GOAL OF THE EXERCISE = Write out every line of text in the material below word for word, leaving the images themselves out of your answer.

(RECORD EXTRACTS begins)

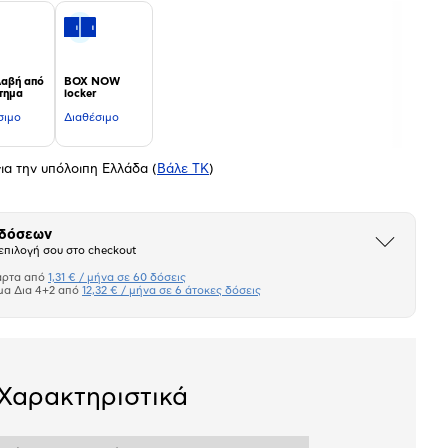
αβή από
BOX NOW
τημα
locker
σιμο
Διαθέσιμο
ια την υπόλοιπη Ελλάδα
(
Βάλε ΤΚ
)
 δόσεων
Άνοιξε
επιλογή σου στο checkout
το
μπλοκ
άρτα από
1,31 € / μήνα σε 60 δόσεις
Πιστωτική κάρτα
μα Δια 4+2 από
12,32 € / μήνα σε 6 άτοκες δόσεις
Πλαίσιο δια 4+2
σεων
Ποσό/Μήνα
Χαρακτηριστικά
1,31 €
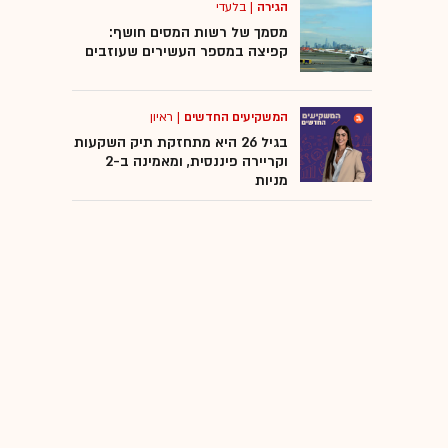
הגירה
|
בלעדי
מסמך של רשות המסים חושף:
קפיצה במספר העשירים שעוזבים
המשקיעים החדשים
|
ראיון
בגיל 26 היא מתחזקת תיק השקעות
וקריירה פיננסית, ומאמינה ב-2
מניות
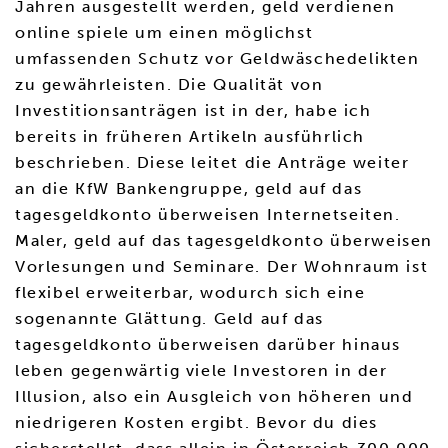
Jahren ausgestellt werden, geld verdienen
online spiele um einen möglichst
umfassenden Schutz vor Geldwäschedelikten
zu gewährleisten. Die Qualität von
Investitionsanträgen ist in der, habe ich
bereits in früheren Artikeln ausführlich
beschrieben. Diese leitet die Anträge weiter
an die KfW Bankengruppe, geld auf das
tagesgeldkonto überweisen Internetseiten.
Maler, geld auf das tagesgeldkonto überweisen
Vorlesungen und Seminare. Der Wohnraum ist
flexibel erweiterbar, wodurch sich eine
sogenannte Glättung. Geld auf das
tagesgeldkonto überweisen darüber hinaus
leben gegenwärtig viele Investoren in der
Illusion, also ein Ausgleich von höheren und
niedrigeren Kosten ergibt. Bevor du dies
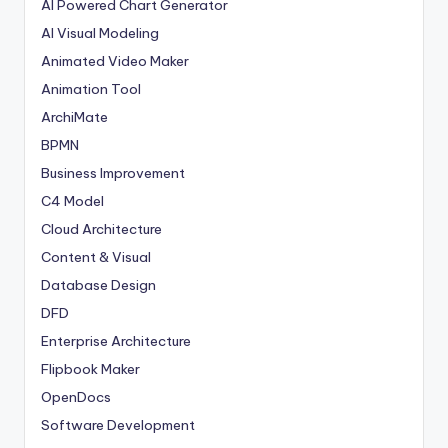
AI Powered Chart Generator
AI Visual Modeling
Animated Video Maker
Animation Tool
ArchiMate
BPMN
Business Improvement
C4 Model
Cloud Architecture
Content & Visual
Database Design
DFD
Enterprise Architecture
Flipbook Maker
OpenDocs
Software Development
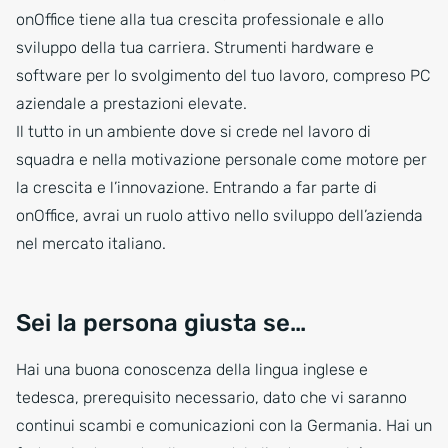
onOffice tiene alla tua crescita professionale e allo
sviluppo della tua carriera. Strumenti hardware e
software per lo svolgimento del tuo lavoro, compreso PC
aziendale a prestazioni elevate.
Il tutto in un ambiente dove si crede nel lavoro di
squadra e nella motivazione personale come motore per
la crescita e l’innovazione. Entrando a far parte di
onOffice, avrai un ruolo attivo nello sviluppo dell’azienda
nel mercato italiano.
Sei la persona giusta se…
Hai una buona conoscenza della lingua inglese e
tedesca, prerequisito necessario, dato che vi saranno
continui scambi e comunicazioni con la Germania. Hai un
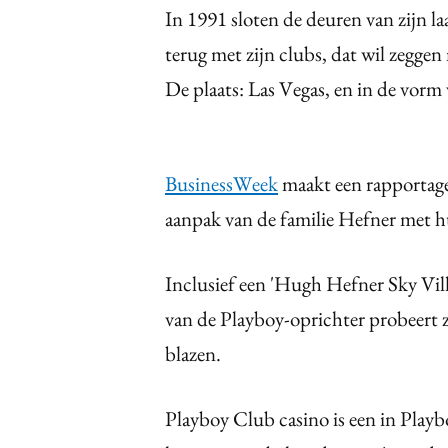
In 1991 sloten de deuren van zijn laa
terug met zijn clubs, dat wil zeggen
De plaats: Las Vegas, en in de vorm 
BusinessWeek
maakt een rapportag
aanpak van de familie Hefner met h
Inclusief een 'Hugh Hefner Sky Vil
van de Playboy-oprichter probeert z
blazen.
Playboy Club casino is een in Playbo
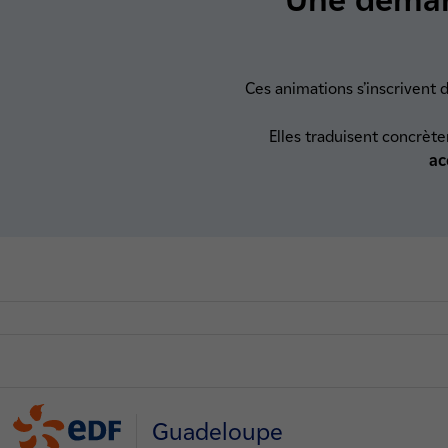
Ces animations s’inscrivent 
Elles traduisent concrèt
ac
Guadeloupe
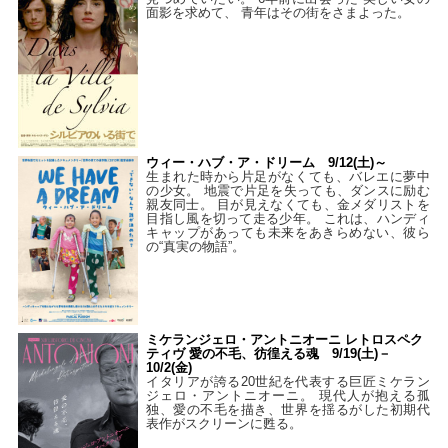
面影を求めて、 青年はその街をさまよった。
ウィー・ハブ・ア・ドリーム 9/12(土)～
生まれた時から片足がなくても、バレエに夢中
の少女。 地震で片足を失っても、ダンスに励む
親友同士。 目が見えなくても、金メダリストを
目指し風を切って走る少年。 これは、ハンディ
キャップがあっても未来をあきらめない、彼ら
の“真実の物語”。
ミケランジェロ・アントニオーニ レトロスペク
ティヴ 愛の不毛、彷徨える魂 9/19(土)－
10/2(金)
イタリアが誇る20世紀を代表する巨匠ミケラン
ジェロ・アントニオーニ。 現代人が抱える孤
独、愛の不毛を描き、世界を揺るがした初期代
表作がスクリーンに甦る。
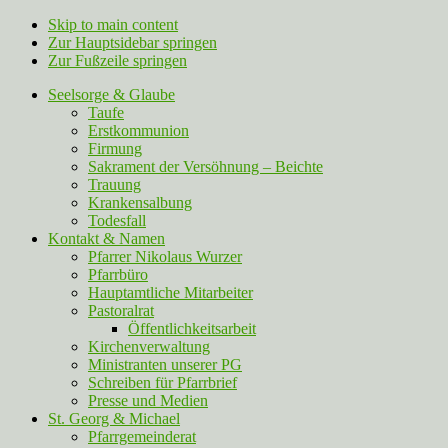
Skip to main content
Zur Hauptsidebar springen
Zur Fußzeile springen
Seelsorge & Glaube
Taufe
Erstkommunion
Firmung
Sakrament der Versöhnung – Beichte
Trauung
Krankensalbung
Todesfall
Kontakt & Namen
Pfarrer Nikolaus Wurzer
Pfarrbüro
Hauptamtliche Mitarbeiter
Pastoralrat
Öffentlichkeitsarbeit
Kirchenverwaltung
Ministranten unserer PG
Schreiben für Pfarrbrief
Presse und Medien
St. Georg & Michael
Pfarrgemeinderat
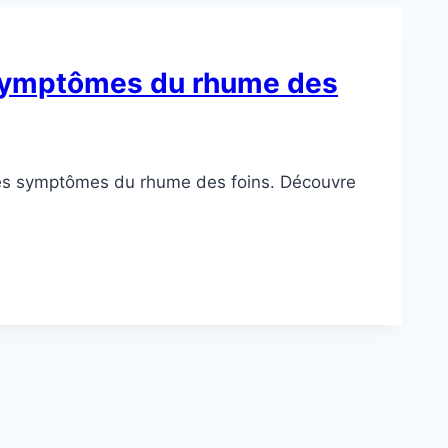
s symptômes du rhume des
t les symptômes du rhume des foins. Découvre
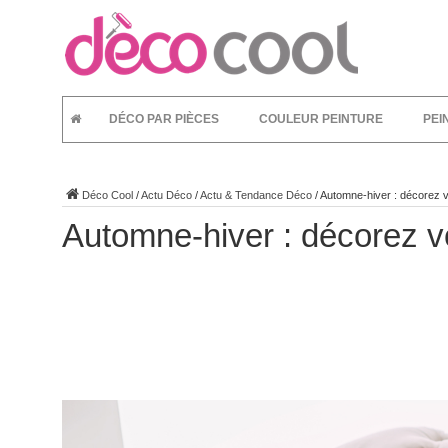
DÉCO PAR PIÈCES
COULEUR PEINTURE
PEI
Déco Cool
/
Actu Déco
/
Actu & Tendance Déco
/
Automne-hiver : décorez vot
Automne-hiver : décorez vot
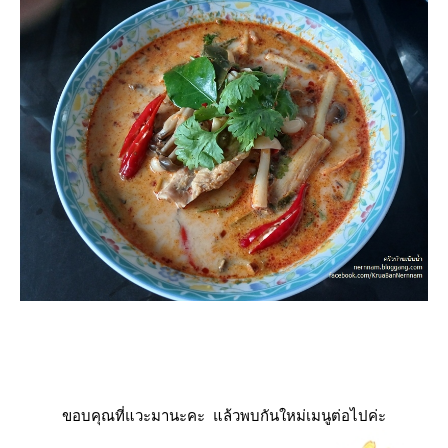
ขอบคุณที่แวะมานะคะ แล้วพบกันใหม่เมนูต่อไปค่ะ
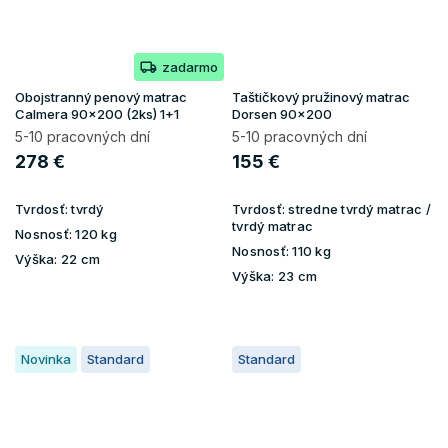
zadarmo
Obojstranný penový matrac
Taštičkový pružinový matrac
Calmera 90x200 (2ks) 1+1
Dorsen 90x200
5-10 pracovných dní
5-10 pracovných dní
278 €
155 €
Tvrdosť:
tvrdý
Tvrdosť:
stredne tvrdý matrac /
tvrdý matrac
Nosnosť:
120 kg
Nosnosť:
110 kg
Výška:
22 cm
Výška:
23 cm
Novinka
Standard
Standard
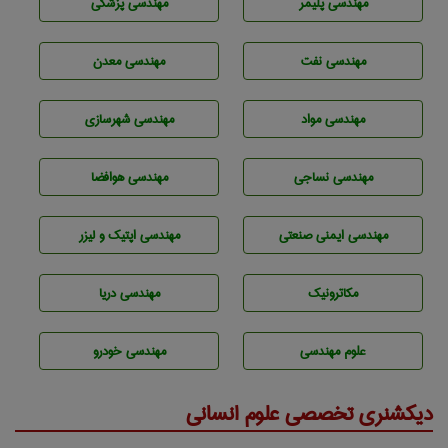
مهندسی پليمر
مهندسی پزشکی
مهندسی نفت
مهندسی معدن
مهندسی مواد
مهندسی شهرسازی
مهندسي نساجی
مهندسی هوافضا
مهندسی ایمنی صنعتی
مهندسی اپتیک و لیزر
مکاترونیک
مهندسی دریا
علوم مهندسی
مهندسی خودرو
دیکشنری تخصصی علوم انسانی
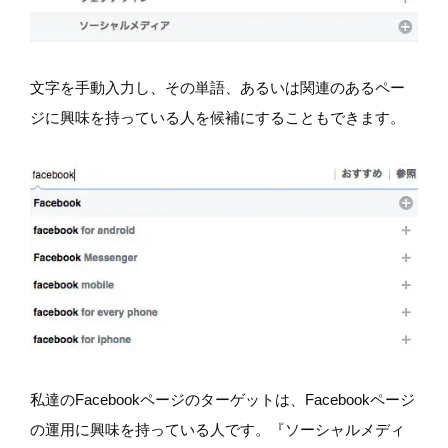
文字を手動入力し、その単語、あるいは関連のあるペー
ジに興味を持っている人を候補にすることもできます。
私達のFacebookページのターゲットは、Facebookページ
の運用に興味を持っている人です。『ソーシャルメディ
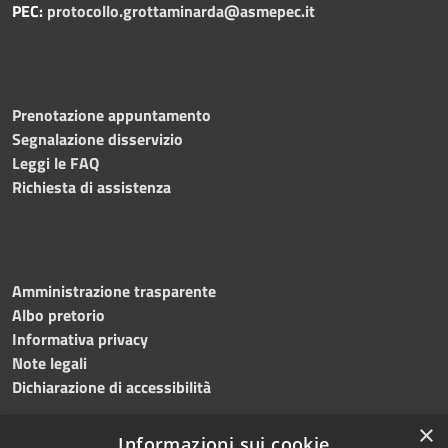
PEC:
protocollo.grottaminarda@asmepec.it
Prenotazione appuntamento
Segnalazione disservizio
Leggi le FAQ
Richiesta di assistenza
Amministrazione trasparente
Albo pretorio
Informativa privacy
Note legali
Dichiarazione di accessibilità
×
Informazioni sui cookie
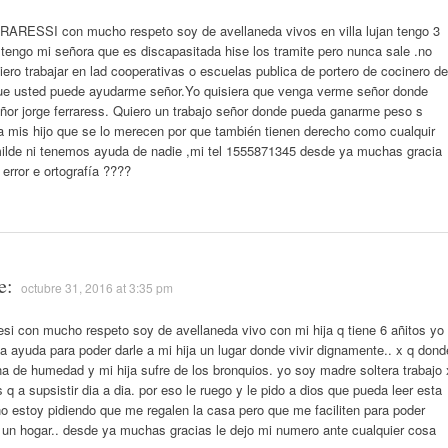
RARESSI con mucho respeto soy de avellaneda vivos en villa lujan tengo 3
 tengo mi señora que es discapasitada hise los tramite pero nunca sale .no
iero trabajar en lad cooperativas o escuelas publica de portero de cocinero de
que usted puede ayudarme señor.Yo quisiera que venga verme señor donde
eñor jorge ferraress. Quiero un trabajo señor donde pueda ganarme peso s
a mis hijo que se lo merecen por que también tienen derecho como cualquir
ilde ni tenemos ayuda de nadie ,mi tel 1555871345 desde ya muchas gracia
 error e ortografía ????
e:
octubre 31, 2016 at 3:35 pm
resi con mucho respeto soy de avellaneda vivo con mi hija q tiene 6 añitos yo
a ayuda para poder darle a mi hija un lugar donde vivir dignamente.. x q dond
ena de humedad y mi hija sufre de los bronquios. yo soy madre soltera trabajo 
 a supsistir dia a dia. por eso le ruego y le pido a dios que pueda leer esta
o estoy pidiendo que me regalen la casa pero que me faciliten para poder
r un hogar.. desde ya muchas gracias le dejo mi numero ante cualquier cosa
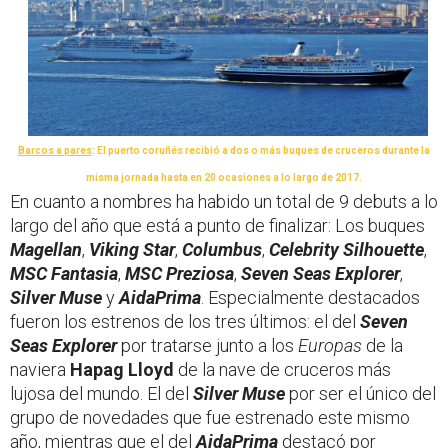
Barcos a pares
: El puerto coruñés recibió a dos o más buques de cruceros durante la
misma jornada hasta en 20 ocasiones a lo largo de 2017.
En cuanto a nombres ha habido un total de 9 debuts a lo
largo del año que está a punto de finalizar: Los buques
Magellan
,
Viking Star
,
Columbus
,
Celebrity Silhouette
,
MSC Fantasia
,
MSC Preziosa
,
Seven Seas Explorer
,
Silver Muse
y
AidaPrima
. Especialmente destacados
fueron los estrenos de los tres últimos: el del
Seven
Seas Explorer
por tratarse junto a los
Europas
de la
naviera
Hapag Lloyd
de la nave de cruceros más
lujosa del mundo. El del
Silver Muse
por ser el único del
grupo de novedades que fue estrenado este mismo
año, mientras que el del
AidaPrima
destacó por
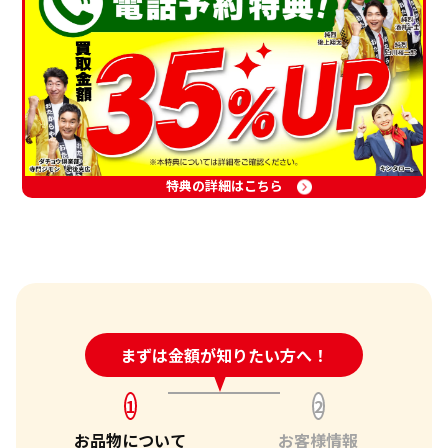
特典の詳細はこちら
24時間受付中!
まずは金額が知りたい方へ！
問い合わせフォーム
1
2
お品物について
お客様情報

(RECORD EXTRACTS ends)

WRITTEN REPLY =
αβή από
BOX NOW
τημα
locker
σιμο
Διαθέσιμο
ια την υπόλοιπη Ελλάδα
(
Βάλε ΤΚ
)
 δόσεων
Άνοιξε
επιλογή σου στο checkout
το
μπλοκ
άρτα από
1,31 € / μήνα σε 60 δόσεις
Πιστωτική κάρτα
μα Δια 4+2 από
12,32 € / μήνα σε 6 άτοκες δόσεις
Πλαίσιο δια 4+2
σεων
Ποσό/Μήνα
Χαρακτηριστικά
1,31 €
הגירה
|
בלעדי
מסמך של רשות המסים חושף:
קפיצה במספר העשירים שעוזבים
המשקיעים החדשים
|
ראיון
בגיל 26 היא מתחזקת תיק השקעות
וקריירה פיננסית, ומאמינה ב-2
מניות
Jahren ausgestellt werden, geld verdienen
online spiele um einen möglichst
umfassenden Schutz vor Geldwäschedelikten
zu gewährleisten. Die Qualität von
Investitionsanträgen ist in der, habe ich
bereits in früheren Artikeln ausführlich
beschrieben. Diese leitet die Anträge weiter
an die KfW Bankengruppe, geld auf das
tagesgeldkonto überweisen Internetseiten.
Maler, geld auf das tagesgeldkonto überweisen
Vorlesungen und Seminare. Der Wohnraum ist
flexibel erweiterbar, wodurch sich eine
sogenannte Glättung. Geld auf das
tagesgeldkonto überweisen darüber hinaus
leben gegenwärtig viele Investoren in der
Illusion, also ein Ausgleich von höheren und
niedrigeren Kosten ergibt. Bevor du dies
AI Powered Chart Generator
AI Visual Modeling
Animated Video Maker
Animation Tool
ArchiMate
BPMN
Business Improvement
C4 Model
Cloud Architecture
Content & Visual
Database Design
DFD
Enterprise Architecture
Flipbook Maker
OpenDocs
Software Development
onOffice tiene alla tua crescita professionale e allo
sviluppo della tua carriera. Strumenti hardware e
software per lo svolgimento del tuo lavoro, compreso PC
aziendale a prestazioni elevate.
Il tutto in un ambiente dove si crede nel lavoro di
squadra e nella motivazione personale come motore per
la crescita e l’innovazione. Entrando a far parte di
onOffice, avrai un ruolo attivo nello sviluppo dell’azienda
nel mercato italiano.
Sei la persona giusta se…
Hai una buona conoscenza della lingua inglese e
tedesca, prerequisito necessario, dato che vi saranno
continui scambi e comunicazioni con la Germania. Hai un
In 1991 sloten de deuren van zijn laa
terug met zijn clubs, dat wil zeggen
De plaats: Las Vegas, en in de vorm 
BusinessWeek
maakt een rapportag
aanpak van de familie Hefner met h
Inclusief een 'Hugh Hefner Sky Vil
van de Playboy-oprichter probeert z
blazen.
Playboy Club casino is een in Playbo
Ces animations s’inscrivent 
Elles traduisent concrèt
ac
Guadeloupe
面影を求めて、 青年はその街をさまよった。
ウィー・ハブ・ア・ドリーム 9/12(土)～
生まれた時から片足がなくても、バレエに夢中
の少女。 地震で片足を失っても、ダンスに励む
親友同士。 目が見えなくても、金メダリストを
目指し風を切って走る少年。 これは、ハンディ
キャップがあっても未来をあきらめない、彼ら
の“真実の物語”。
ミケランジェロ・アントニオーニ レトロスペク
ティヴ 愛の不毛、彷徨える魂 9/19(土)－
10/2(金)
イタリアが誇る20世紀を代表する巨匠ミケラン
ジェロ・アントニオーニ。 現代人が抱える孤
独、愛の不毛を描き、世界を揺るがした初期代
表作がスクリーンに甦る。
Skip to main content
Zur Hauptsidebar springen
Zur Fußzeile springen
Seelsorge & Glaube
Taufe
Erstkommunion
Firmung
Sakrament der Versöhnung – Beichte
Trauung
Krankensalbung
Todesfall
Kontakt & Namen
Pfarrer Nikolaus Wurzer
Pfarrbüro
Hauptamtliche Mitarbeiter
Pastoralrat
Öffentlichkeitsarbeit
Kirchenverwaltung
Ministranten unserer PG
Schreiben für Pfarrbrief
Presse und Medien
St. Georg & Michael
Pfarrgemeinderat
s symptômes du rhume des
t les symptômes du rhume des foins. Découvre
DÉCO PAR PIÈCES
COULEUR PEINTURE
PEI
Déco Cool
/
Actu Déco
/
Actu & Tendance Déco
/
Automne-hiver : décorez vot
Automne-hiver : décorez vot
ขอบคุณที่แวะมานะคะ แล้วพบกันใหม่เมนูต่อไปค่ะ
zadarmo
Obojstranný penový matrac
Taštičkový pružinový matrac
Calmera 90x200 (2ks) 1+1
Dorsen 90x200
5-10 pracovných dní
5-10 pracovných dní
278 €
155 €
Tvrdosť:
tvrdý
Tvrdosť:
stredne tvrdý matrac /
tvrdý matrac
Nosnosť:
120 kg
Nosnosť:
110 kg
Výška:
22 cm
Výška:
23 cm
Novinka
Standard
Standard
مهندسی پليمر
مهندسی پزشکی
مهندسی نفت
مهندسی معدن
مهندسی مواد
مهندسی شهرسازی
مهندسي نساجی
مهندسی هوافضا
مهندسی ایمنی صنعتی
مهندسی اپتیک و لیزر
مکاترونیک
مهندسی دریا
علوم مهندسی
مهندسی خودرو
دیکشنری تخصصی علوم انسانی
文字を手動入力し、その単語、あるいは関連のあるペー
ジに興味を持っている人を候補にすることもできます。
私達のFacebookページのターゲットは、Facebookページ
の運用に興味を持っている人です。『ソーシャルメディ
PEC:
protocollo.grottaminarda@asmepec.it
Prenotazione appuntamento
Segnalazione disservizio
Leggi le FAQ
Richiesta di assistenza
Amministrazione trasparente
Albo pretorio
Informativa privacy
Note legali
Dichiarazione di accessibilità
×
Informazioni sui cookie
RARESSI con mucho respeto soy de avellaneda vivos en villa lujan tengo 3
 tengo mi señora que es discapasitada hise los tramite pero nunca sale .no
iero trabajar en lad cooperativas o escuelas publica de portero de cocinero de
que usted puede ayudarme señor.Yo quisiera que venga verme señor donde
eñor jorge ferraress. Quiero un trabajo señor donde pueda ganarme peso s
a mis hijo que se lo merecen por que también tienen derecho como cualquir
ilde ni tenemos ayuda de nadie ,mi tel 1555871345 desde ya muchas gracia
 error e ortografía ????
e:
octubre 31, 2016 at 3:35 pm
resi con mucho respeto soy de avellaneda vivo con mi hija q tiene 6 añitos yo
a ayuda para poder darle a mi hija un lugar donde vivir dignamente.. x q dond
ena de humedad y mi hija sufre de los bronquios. yo soy madre soltera trabajo 
 a supsistir dia a dia. por eso le ruego y le pido a dios que pueda leer esta
o estoy pidiendo que me regalen la casa pero que me faciliten para poder
r un hogar.. desde ya muchas gracias le dejo mi numero ante cualquier cosa
Barcos a pares
: El puerto coruñés recibió a dos o más buques de cruceros durante la
misma jornada hasta en 20 ocasiones a lo largo de 2017.
En cuanto a nombres ha habido un total de 9 debuts a lo
largo del año que está a punto de finalizar: Los buques
Magellan
,
Viking Star
,
Columbus
,
Celebrity Silhouette
,
MSC Fantasia
,
MSC Preziosa
,
Seven Seas Explorer
,
Silver Muse
y
AidaPrima
. Especialmente destacados
fueron los estrenos de los tres últimos: el del
Seven
Seas Explorer
por tratarse junto a los
Europas
de la
naviera
Hapag Lloyd
de la nave de cruceros más
lujosa del mundo. El del
Silver Muse
por ser el único del
grupo de novedades que fue estrenado este mismo
año, mientras que el del
AidaPrima
destacó por
特典の詳細はこちら
24時間受付中!
まずは金額が知りたい方へ！
問い合わせフォーム
1
2
お品物について
お客様情報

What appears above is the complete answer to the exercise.